Тут как раз вошла немного успокоившаяся Розалия Максимовна, но Гэндзи уже принял непринужденную позу: немного откинулся на спинку стула, пальцы самым невинным образом сцепил на животе.
— Где Жужечка? — спросила Розалия Максимовна осипшим от рыданий голосом.
— Вы еще не рассказали нам, что п-произошло в тот вечер, — строго напомнил Гэндзи, и приживалка испуганно заморгала.
— Я сидела в гостиной, читала «Домашний лекарь», Лялечка мне выписывает. Она как раз перед тем вернулась откуда-то и пошла к себе в будуар. Вдруг вбегает, глаза горят, на щеках румянец. «Тетя Роза!» Я перепугалась, думала пожар или мышь. А Лялечка как закричит: «Последний знак, третий! Он любит меня! Любит! Сомнений больше нет. К нему, к царевичу! Матюша заждался». Потом глаза рукой вот так прикрыла и тихонько говорит: «Всё, отмучилась. Ныне отпущаеши. Хватит шутиху из себя корчить». Я ничего не поняла. У Елены Семеновны ведь не разберешь, на самом деле что-то случилось или так, нафантазировала. «Который, — спрашиваю, — любит? Фердинанд Карлович, Сергей Полуэктович или тот усатый, что с букетом вчера приезжал?» У нее поклонников много было, всех не упомнишь. Только она их в грош не ставила, поэтому мне ее восторги странными показались. «Может, — говорю, — кто-то совсем другой объявился, новый?» А Лялечка смеется, и вид у ней такой счастливый, впервые за столько лет. «Другой, — говорит, — тетечка Роза. Совсем другой. Главный и единственный… Я спать иду. Не входите ко мне до утра, что бы ни случилось». И ушла. Утром вхожу, а она лежит на постели в белом платье и сама вся тоже белая…

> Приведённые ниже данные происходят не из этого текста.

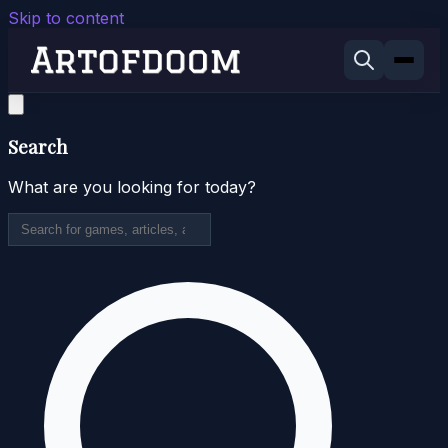
Skip to content
Search
What are you looking for today?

Розалия Максимовна снова расплакалась, но теперь уже выбегать из комнаты не стала.
— Как дальше жить? Не подумала обо мне Лялечка, ни гроша не оставила. И обстановку не продашь — хозяйская…
— Покажите, где будуар Елены Семеновны, — сказал Гэндзи, поднимаясь.
Спальня Лорелеи разительно отличалась от простенькой комнаты Офелии. Тут были и китайские вазы в человеческий рост, и расписные японские ширмы, и роскошный туалетный столик с мириадом пузырьков, баночек, тюбиков перед тройным зеркалом, и много всякого другого.
Над пышным ложем висели два портрета. Один самый обычный — фотография бородатого мужчины в пенсне (очевидно, это и был покойный Матвей Натанович), а вот второе изображение Коломбину заинтриговало: смуглый красавец в кроваво-красном одеянии, с огромными полузакрытыми глазами восседал на черном буйволе; в руках он держал дубинку и петлю, а к ногам буйвола жались два устрашающих четырехглазых пса.
Гэндзи тоже подошел к литографии, но заинтересовался не ею, а тремя мертвыми черными розами, положенными сверху на раму. Одна была еще не вполне увядшей, другая изрядно пожухла, а третья совсем высохла.
— Господи, это еще кто такой? — спросила Коломбина, разглядывая картину.
— Индийский бог смерти Яма, он же Царь Мертвых, — рассеянно ответил Гэндзи, в упор глядя на позолоченную раму. — Глазастые псы высматривают добычу среди живущих, а петля нужна Яме, чтоб выдергивать из человека душу.